Scan the listing below. Copy each line that contains "pixels".

______

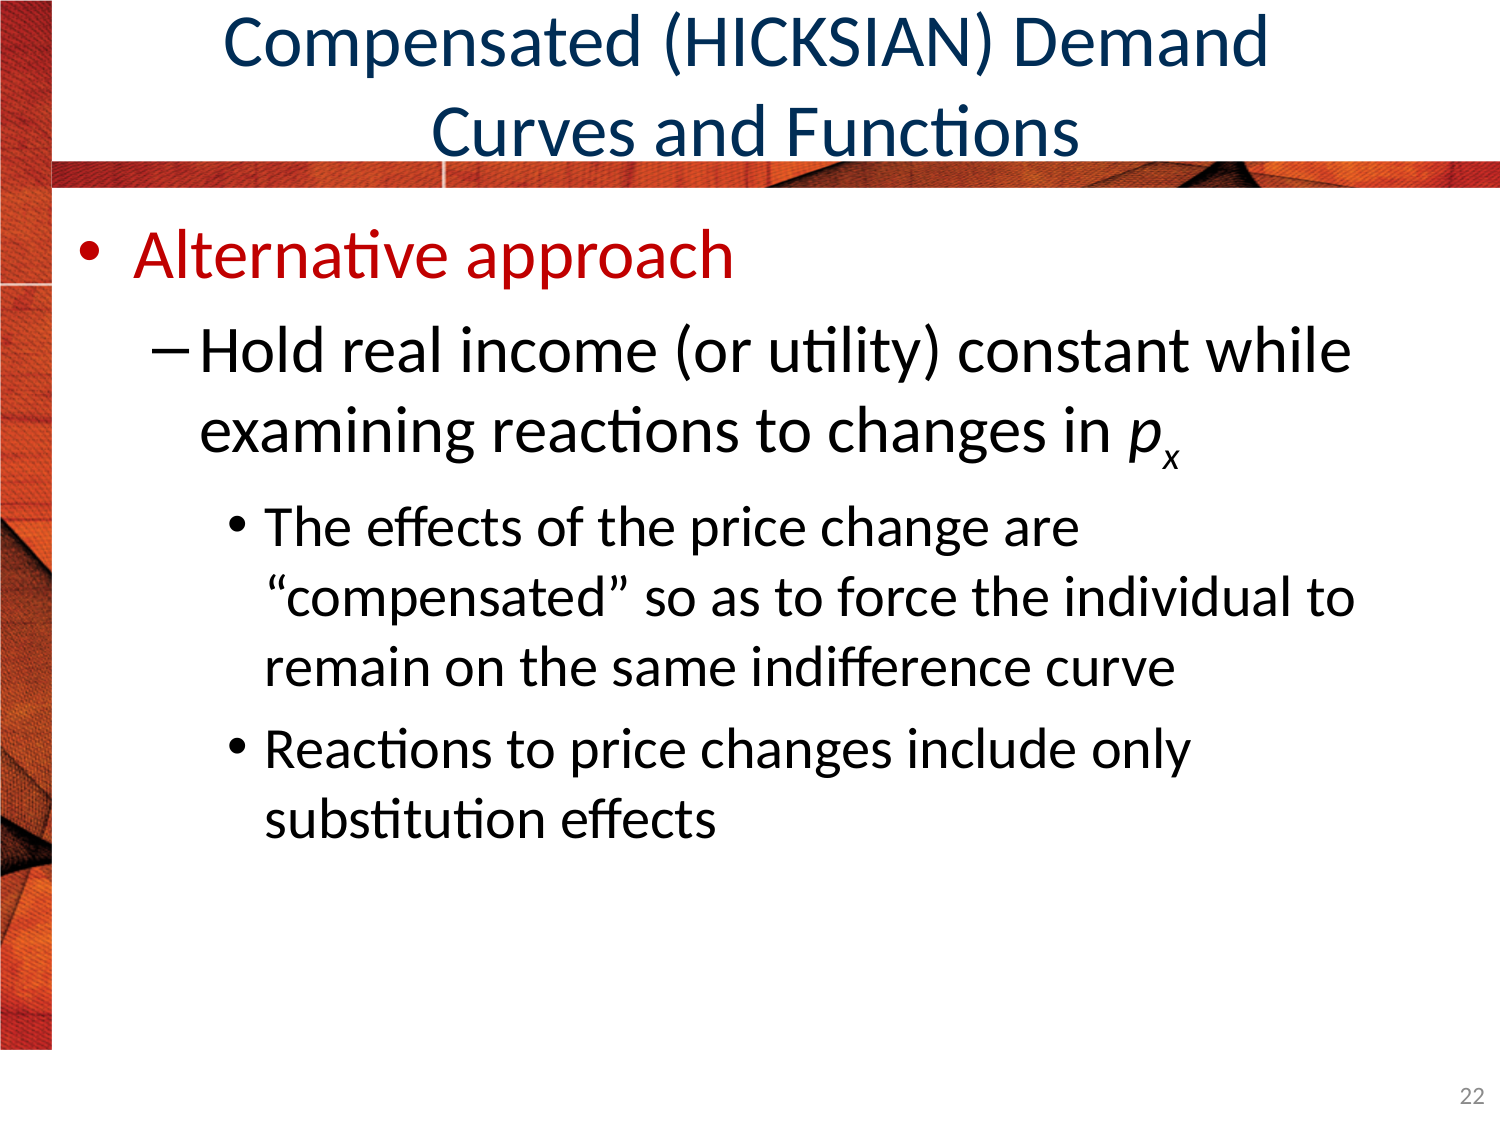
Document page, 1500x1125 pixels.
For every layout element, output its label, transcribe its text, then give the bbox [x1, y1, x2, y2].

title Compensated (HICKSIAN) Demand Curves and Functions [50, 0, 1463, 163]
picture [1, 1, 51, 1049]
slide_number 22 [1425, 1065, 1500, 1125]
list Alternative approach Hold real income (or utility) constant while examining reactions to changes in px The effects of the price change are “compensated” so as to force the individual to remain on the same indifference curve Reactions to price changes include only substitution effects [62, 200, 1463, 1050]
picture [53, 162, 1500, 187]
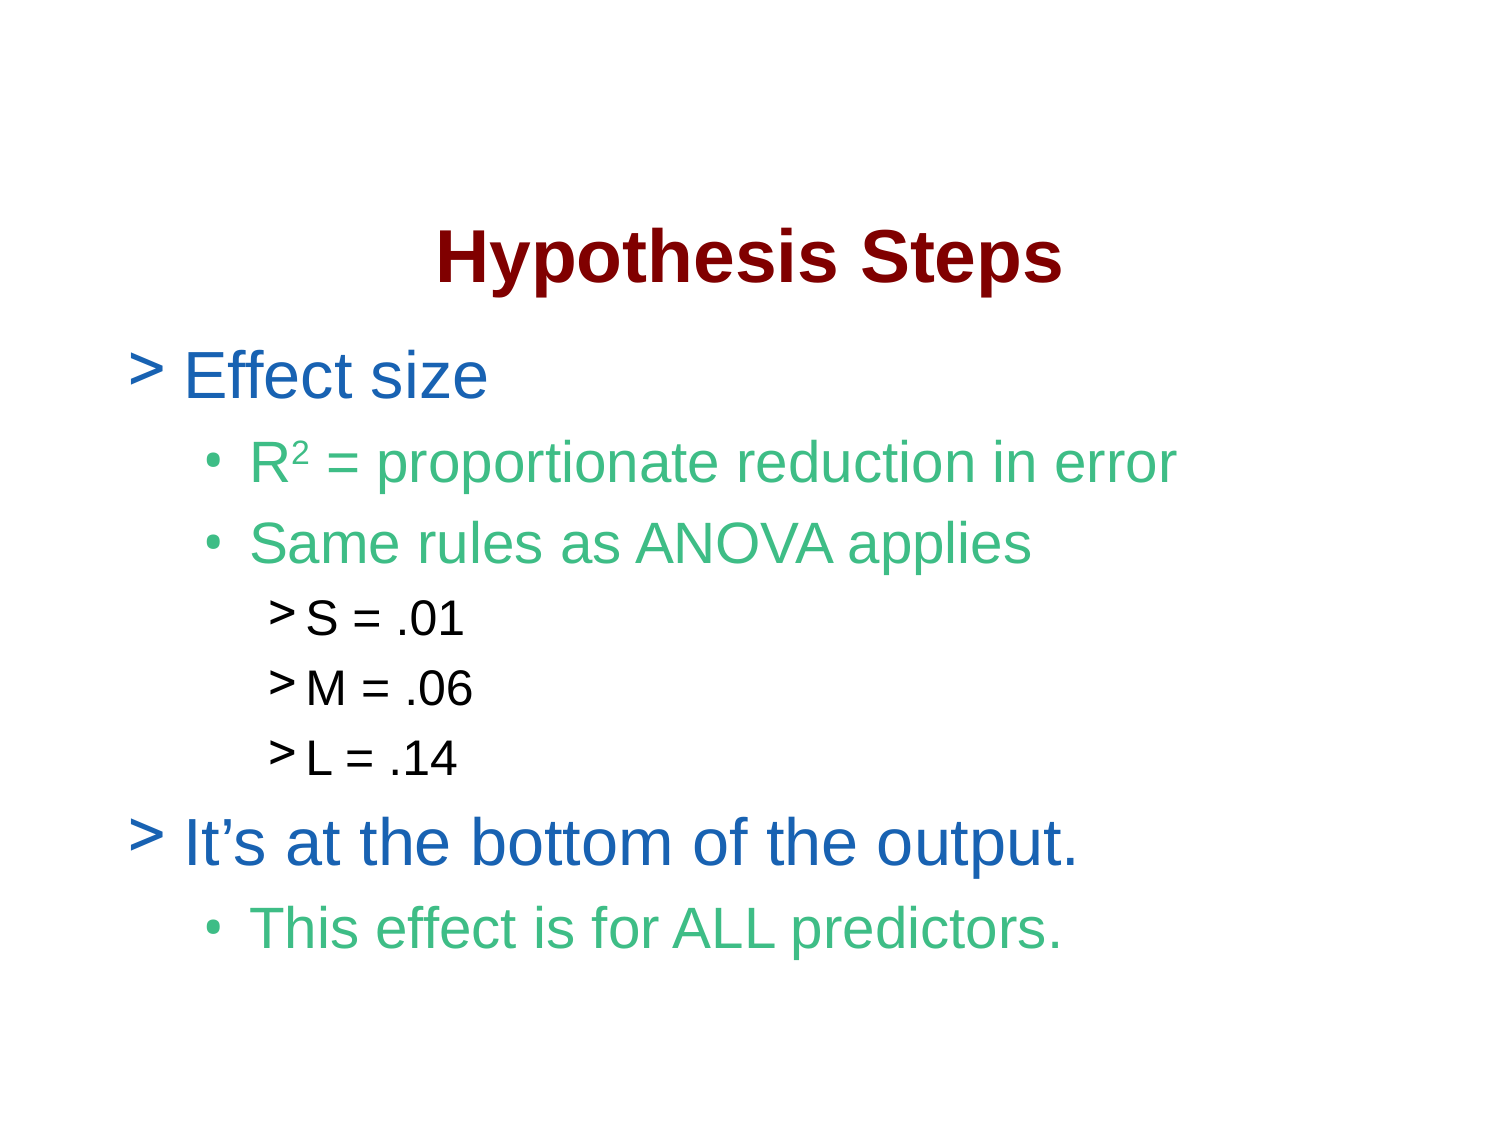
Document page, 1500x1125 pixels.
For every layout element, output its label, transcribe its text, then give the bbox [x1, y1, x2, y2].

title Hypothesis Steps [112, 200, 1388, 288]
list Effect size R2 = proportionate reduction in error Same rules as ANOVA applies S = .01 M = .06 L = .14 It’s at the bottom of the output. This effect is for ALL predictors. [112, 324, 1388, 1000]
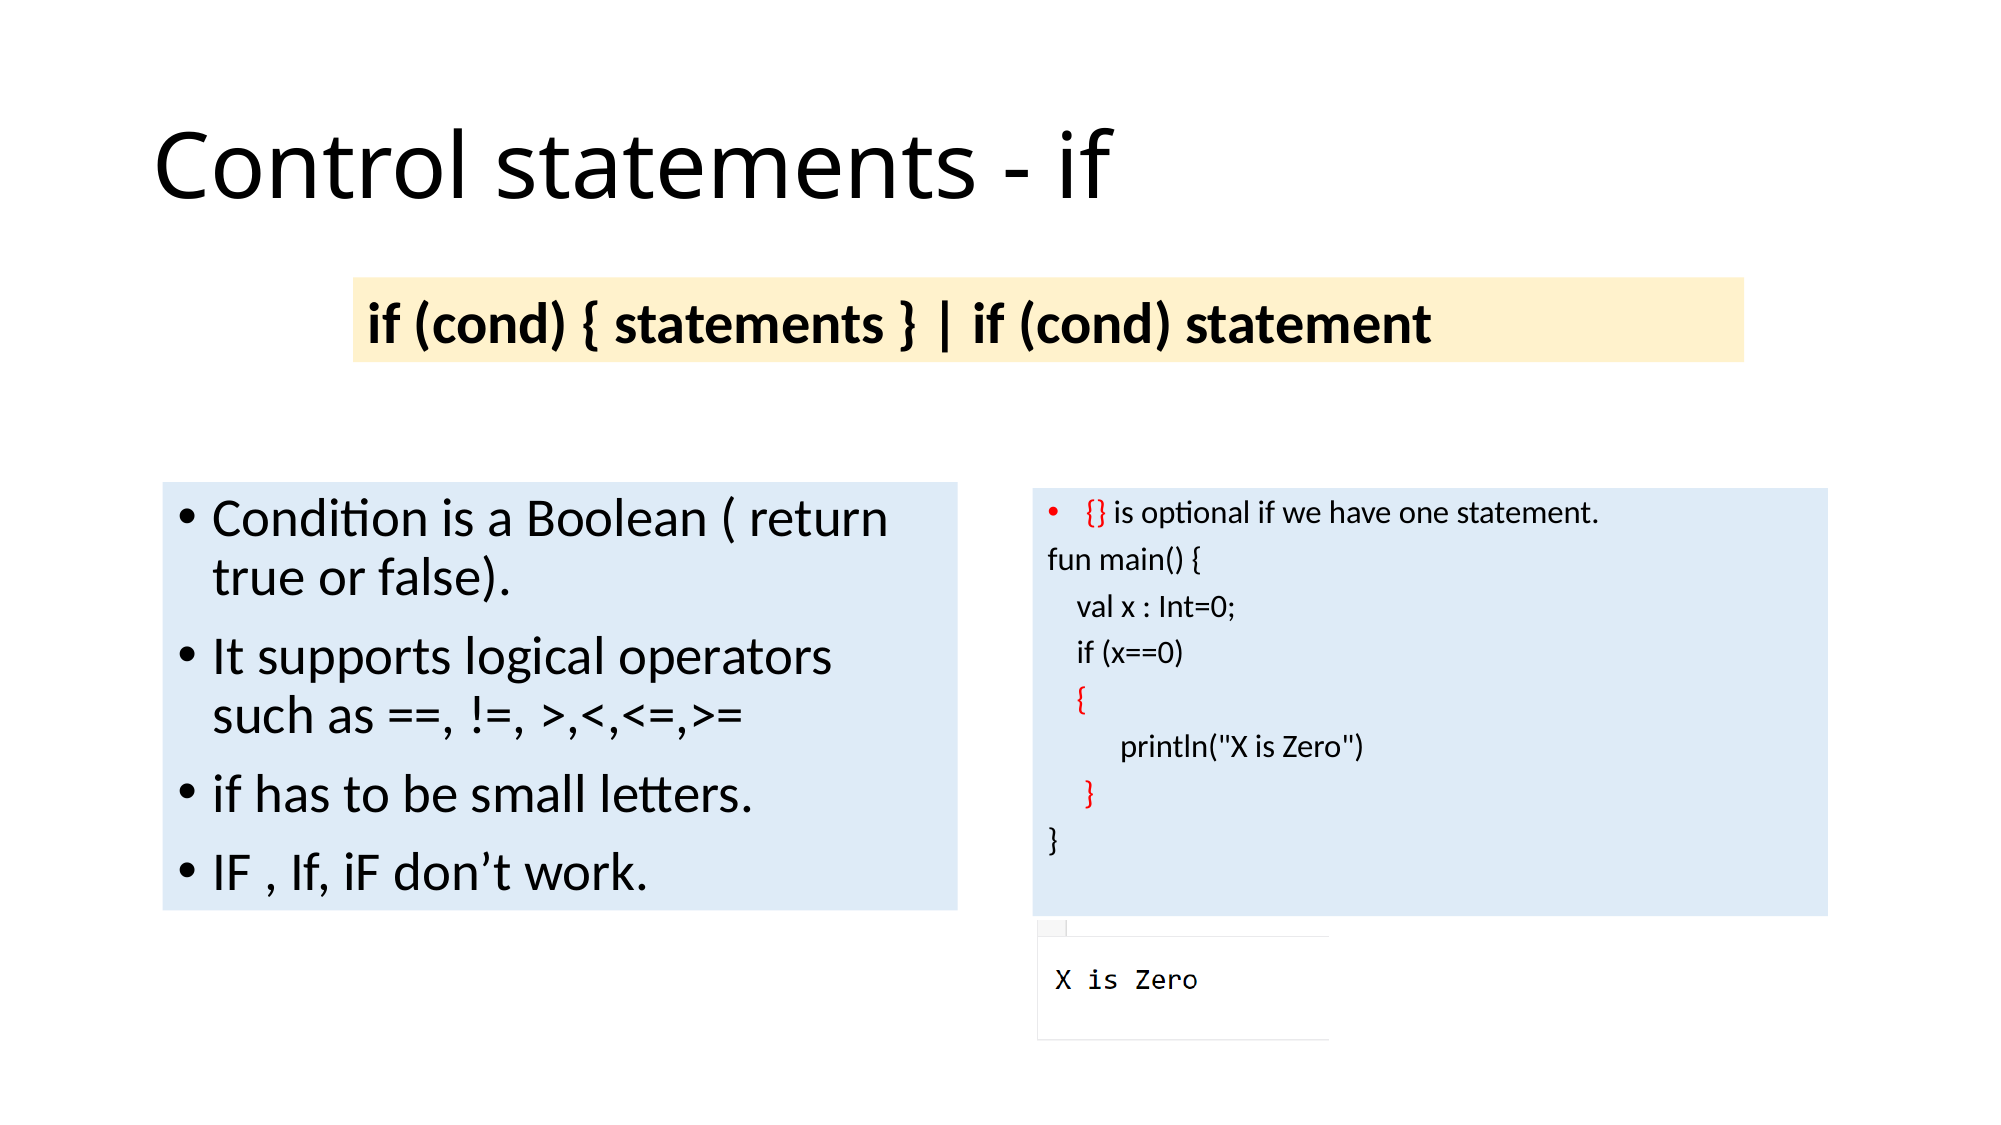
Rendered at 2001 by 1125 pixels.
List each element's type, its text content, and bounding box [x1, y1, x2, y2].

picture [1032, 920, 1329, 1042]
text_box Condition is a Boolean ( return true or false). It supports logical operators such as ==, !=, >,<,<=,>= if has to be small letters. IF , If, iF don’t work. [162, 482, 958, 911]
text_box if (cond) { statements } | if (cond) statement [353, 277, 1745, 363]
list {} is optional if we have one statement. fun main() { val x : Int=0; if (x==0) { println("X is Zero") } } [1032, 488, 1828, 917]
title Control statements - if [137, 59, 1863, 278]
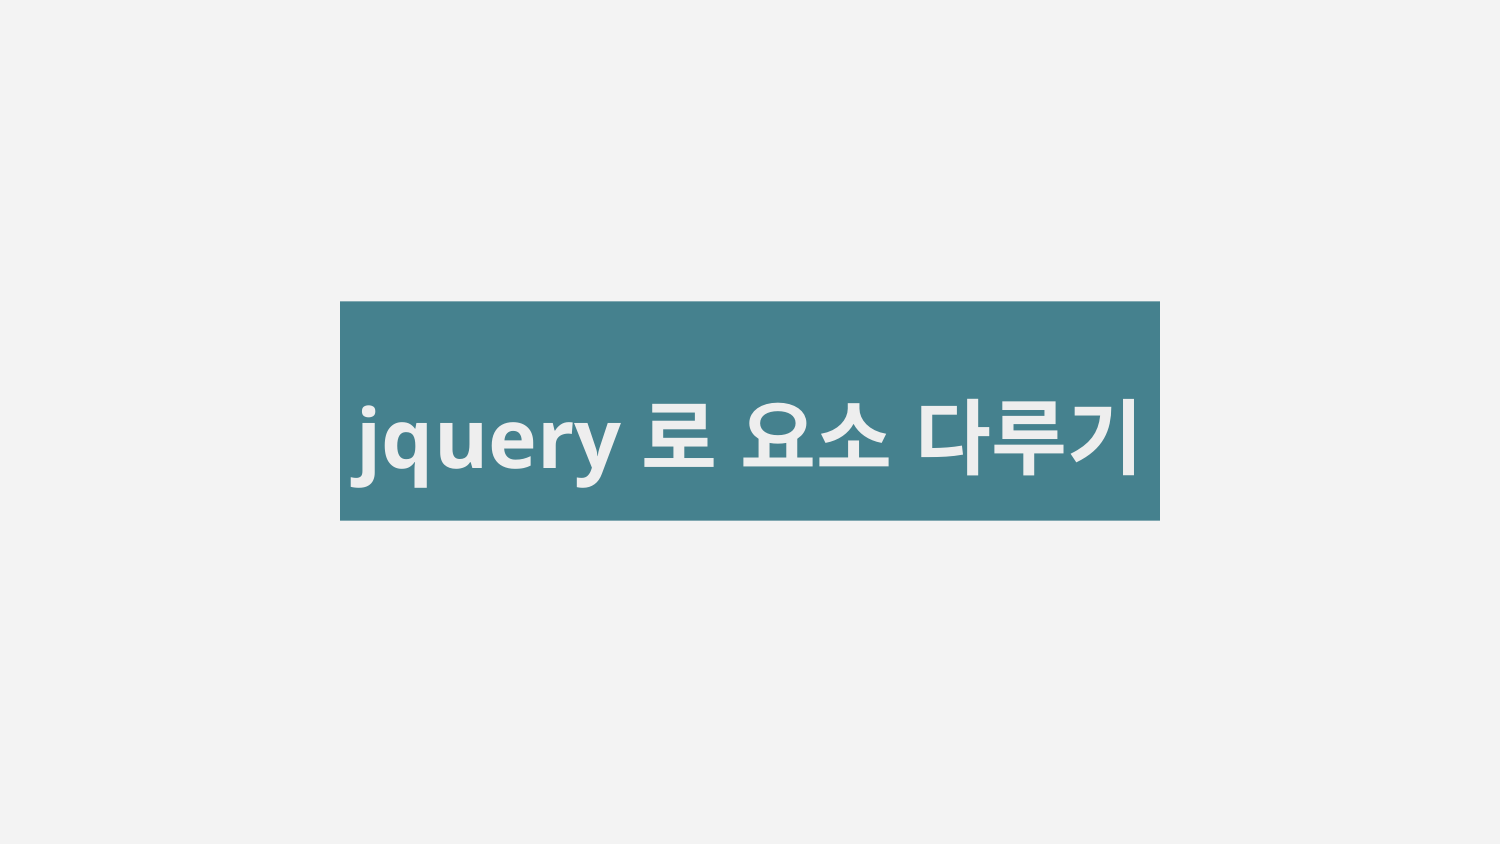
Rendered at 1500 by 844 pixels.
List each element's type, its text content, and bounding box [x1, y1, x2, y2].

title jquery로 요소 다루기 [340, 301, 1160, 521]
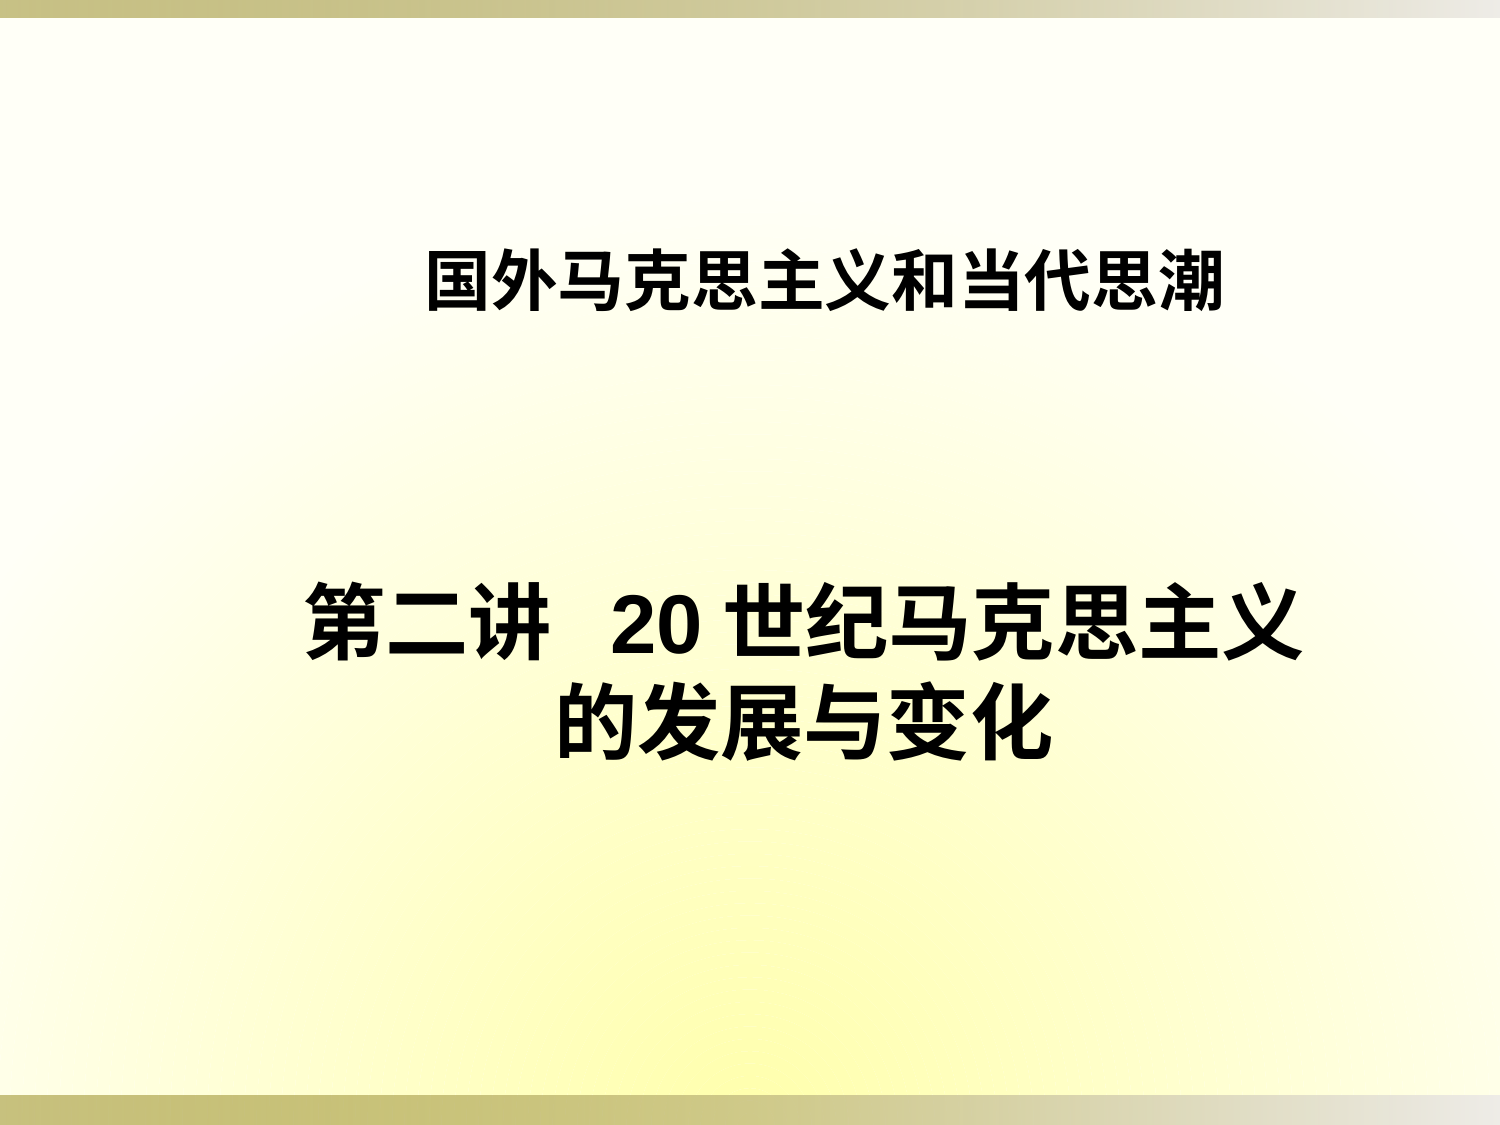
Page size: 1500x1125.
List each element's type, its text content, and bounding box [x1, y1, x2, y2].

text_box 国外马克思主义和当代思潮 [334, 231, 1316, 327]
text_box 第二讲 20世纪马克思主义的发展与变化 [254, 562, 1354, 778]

______

WRITTEN ANSWER:
Document page, 1500x1125 pixels.
Document page, 1500x1125 pixels.
Rendered at 2001 by 1125 pixels.
Rendered at 1500 by 844 pixels.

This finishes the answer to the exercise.